- [ACTIVITY]
From the entries below, return every line that includes the word "thức".

- [Stored data entries]
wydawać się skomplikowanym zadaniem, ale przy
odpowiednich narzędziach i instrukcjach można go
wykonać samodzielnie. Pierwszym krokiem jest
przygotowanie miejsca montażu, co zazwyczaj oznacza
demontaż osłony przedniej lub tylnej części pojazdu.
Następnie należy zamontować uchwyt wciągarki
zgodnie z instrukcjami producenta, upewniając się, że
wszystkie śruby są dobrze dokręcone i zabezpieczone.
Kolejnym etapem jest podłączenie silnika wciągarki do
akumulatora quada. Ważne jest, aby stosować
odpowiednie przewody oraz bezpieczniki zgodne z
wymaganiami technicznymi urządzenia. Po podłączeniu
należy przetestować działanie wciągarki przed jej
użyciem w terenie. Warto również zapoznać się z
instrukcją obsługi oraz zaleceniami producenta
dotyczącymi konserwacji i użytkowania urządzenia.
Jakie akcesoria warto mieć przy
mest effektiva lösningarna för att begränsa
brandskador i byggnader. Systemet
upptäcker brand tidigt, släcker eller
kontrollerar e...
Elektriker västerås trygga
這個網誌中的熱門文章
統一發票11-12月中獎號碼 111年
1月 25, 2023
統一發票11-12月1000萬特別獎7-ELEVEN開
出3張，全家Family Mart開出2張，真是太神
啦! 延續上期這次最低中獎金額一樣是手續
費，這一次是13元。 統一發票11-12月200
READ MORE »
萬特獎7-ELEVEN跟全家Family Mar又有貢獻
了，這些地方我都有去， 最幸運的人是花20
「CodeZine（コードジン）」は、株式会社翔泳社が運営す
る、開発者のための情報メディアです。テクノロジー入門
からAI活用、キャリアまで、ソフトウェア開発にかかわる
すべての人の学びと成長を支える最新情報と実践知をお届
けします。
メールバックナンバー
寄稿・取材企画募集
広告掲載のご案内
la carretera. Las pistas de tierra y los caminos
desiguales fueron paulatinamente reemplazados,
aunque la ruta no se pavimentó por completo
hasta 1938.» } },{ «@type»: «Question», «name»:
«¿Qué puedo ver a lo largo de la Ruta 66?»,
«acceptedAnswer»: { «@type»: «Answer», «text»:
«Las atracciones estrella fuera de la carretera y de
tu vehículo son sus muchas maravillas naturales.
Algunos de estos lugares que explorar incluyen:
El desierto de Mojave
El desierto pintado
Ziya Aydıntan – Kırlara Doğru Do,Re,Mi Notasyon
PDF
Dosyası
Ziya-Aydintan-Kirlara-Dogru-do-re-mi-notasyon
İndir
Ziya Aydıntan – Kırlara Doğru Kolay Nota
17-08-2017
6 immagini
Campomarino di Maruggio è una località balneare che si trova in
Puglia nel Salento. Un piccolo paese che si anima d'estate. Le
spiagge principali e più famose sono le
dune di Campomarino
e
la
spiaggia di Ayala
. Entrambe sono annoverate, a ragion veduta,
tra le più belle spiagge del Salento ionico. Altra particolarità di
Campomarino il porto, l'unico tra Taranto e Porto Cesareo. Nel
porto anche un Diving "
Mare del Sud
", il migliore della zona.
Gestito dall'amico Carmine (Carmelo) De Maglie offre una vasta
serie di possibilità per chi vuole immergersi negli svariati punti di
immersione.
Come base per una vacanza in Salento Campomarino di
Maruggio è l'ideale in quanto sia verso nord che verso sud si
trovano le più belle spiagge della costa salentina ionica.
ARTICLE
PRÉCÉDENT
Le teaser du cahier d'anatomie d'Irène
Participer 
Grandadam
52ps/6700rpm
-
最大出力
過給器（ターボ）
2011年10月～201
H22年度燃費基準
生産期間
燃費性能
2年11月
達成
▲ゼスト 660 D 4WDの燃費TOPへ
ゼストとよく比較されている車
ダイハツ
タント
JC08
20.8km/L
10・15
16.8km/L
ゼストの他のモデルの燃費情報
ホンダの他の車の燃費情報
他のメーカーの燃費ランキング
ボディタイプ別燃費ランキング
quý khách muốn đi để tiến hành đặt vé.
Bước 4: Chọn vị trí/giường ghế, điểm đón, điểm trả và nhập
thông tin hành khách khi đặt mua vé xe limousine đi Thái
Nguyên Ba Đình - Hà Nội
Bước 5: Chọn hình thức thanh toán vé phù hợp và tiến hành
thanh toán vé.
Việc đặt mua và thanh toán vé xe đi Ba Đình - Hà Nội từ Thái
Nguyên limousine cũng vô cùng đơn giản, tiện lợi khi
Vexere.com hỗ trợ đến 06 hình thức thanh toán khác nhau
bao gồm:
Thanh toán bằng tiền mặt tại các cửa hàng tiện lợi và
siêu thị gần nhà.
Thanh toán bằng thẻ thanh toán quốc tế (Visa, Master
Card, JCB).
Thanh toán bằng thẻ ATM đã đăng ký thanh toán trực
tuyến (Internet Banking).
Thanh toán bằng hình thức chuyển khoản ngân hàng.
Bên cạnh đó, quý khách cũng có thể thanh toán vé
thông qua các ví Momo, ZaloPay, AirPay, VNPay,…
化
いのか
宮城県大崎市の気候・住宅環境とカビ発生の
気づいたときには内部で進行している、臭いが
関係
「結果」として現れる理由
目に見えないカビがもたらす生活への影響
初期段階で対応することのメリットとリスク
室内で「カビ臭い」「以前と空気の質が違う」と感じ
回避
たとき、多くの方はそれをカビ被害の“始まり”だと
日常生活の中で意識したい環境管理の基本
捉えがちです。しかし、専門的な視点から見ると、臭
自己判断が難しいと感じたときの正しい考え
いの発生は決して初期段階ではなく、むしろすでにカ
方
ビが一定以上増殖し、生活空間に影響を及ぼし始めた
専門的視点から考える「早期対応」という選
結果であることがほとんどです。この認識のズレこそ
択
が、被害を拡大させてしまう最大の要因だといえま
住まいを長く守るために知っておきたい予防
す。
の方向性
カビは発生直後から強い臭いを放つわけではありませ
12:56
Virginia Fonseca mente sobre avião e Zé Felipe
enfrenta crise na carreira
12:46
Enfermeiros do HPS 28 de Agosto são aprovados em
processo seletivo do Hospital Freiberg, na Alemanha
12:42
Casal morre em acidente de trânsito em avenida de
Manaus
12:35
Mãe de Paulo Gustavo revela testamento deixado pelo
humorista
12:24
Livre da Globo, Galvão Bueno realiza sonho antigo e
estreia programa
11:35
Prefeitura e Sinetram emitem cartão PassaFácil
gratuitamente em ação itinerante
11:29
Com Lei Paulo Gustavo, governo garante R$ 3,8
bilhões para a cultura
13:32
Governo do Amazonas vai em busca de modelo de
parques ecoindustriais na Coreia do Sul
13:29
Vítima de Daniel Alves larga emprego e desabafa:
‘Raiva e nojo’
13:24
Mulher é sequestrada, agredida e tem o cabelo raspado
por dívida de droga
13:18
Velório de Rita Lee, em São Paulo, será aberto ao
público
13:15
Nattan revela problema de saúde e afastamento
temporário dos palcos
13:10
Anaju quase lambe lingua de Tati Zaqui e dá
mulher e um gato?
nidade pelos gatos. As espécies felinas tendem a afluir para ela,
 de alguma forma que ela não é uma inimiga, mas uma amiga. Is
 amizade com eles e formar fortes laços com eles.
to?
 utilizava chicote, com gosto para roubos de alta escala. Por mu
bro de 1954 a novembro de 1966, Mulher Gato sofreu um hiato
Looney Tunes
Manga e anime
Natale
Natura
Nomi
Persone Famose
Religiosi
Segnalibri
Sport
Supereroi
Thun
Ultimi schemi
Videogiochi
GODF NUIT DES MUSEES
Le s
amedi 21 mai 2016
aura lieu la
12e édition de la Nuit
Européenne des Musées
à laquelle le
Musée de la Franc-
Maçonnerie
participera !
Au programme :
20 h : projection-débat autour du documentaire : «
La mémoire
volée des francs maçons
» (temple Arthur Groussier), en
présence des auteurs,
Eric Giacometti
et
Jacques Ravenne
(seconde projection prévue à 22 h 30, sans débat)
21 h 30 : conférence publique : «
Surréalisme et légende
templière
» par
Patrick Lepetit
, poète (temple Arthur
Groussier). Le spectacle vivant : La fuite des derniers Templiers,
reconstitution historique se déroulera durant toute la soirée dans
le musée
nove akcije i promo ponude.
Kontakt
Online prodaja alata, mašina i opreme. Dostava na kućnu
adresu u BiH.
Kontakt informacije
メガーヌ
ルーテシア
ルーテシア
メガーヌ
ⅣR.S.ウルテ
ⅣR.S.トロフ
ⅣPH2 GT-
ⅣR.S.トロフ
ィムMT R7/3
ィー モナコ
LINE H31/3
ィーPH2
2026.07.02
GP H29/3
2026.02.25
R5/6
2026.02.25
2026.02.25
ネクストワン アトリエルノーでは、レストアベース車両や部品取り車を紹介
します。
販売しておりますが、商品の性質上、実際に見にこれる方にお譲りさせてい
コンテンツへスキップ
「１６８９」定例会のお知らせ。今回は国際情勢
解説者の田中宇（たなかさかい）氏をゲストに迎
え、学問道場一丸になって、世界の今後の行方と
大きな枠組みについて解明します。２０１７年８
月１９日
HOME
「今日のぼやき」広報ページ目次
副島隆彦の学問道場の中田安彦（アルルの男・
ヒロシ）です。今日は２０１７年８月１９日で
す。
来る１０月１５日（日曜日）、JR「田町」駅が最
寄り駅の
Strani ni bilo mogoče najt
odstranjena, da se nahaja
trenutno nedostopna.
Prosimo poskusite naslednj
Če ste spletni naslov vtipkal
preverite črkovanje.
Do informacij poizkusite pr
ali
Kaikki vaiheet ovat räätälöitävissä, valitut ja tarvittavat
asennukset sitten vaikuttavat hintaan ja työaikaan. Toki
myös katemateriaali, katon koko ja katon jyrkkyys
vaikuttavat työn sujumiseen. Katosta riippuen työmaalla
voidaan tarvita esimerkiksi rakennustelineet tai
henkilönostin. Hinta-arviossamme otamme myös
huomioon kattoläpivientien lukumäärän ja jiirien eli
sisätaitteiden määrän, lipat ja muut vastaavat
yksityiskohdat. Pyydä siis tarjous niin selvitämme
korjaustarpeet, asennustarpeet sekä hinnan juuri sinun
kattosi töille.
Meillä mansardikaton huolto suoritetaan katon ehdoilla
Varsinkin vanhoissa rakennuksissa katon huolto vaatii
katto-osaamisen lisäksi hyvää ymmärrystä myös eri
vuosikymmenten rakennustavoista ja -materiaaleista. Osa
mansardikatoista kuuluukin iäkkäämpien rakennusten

- [OUTPUT]
Bước 5: Chọn hình thức thanh toán vé phù hợp và tiến hành
Vexere.com hỗ trợ đến 06 hình thức thanh toán khác nhau
Thanh toán bằng hình thức chuyển khoản ngân hàng.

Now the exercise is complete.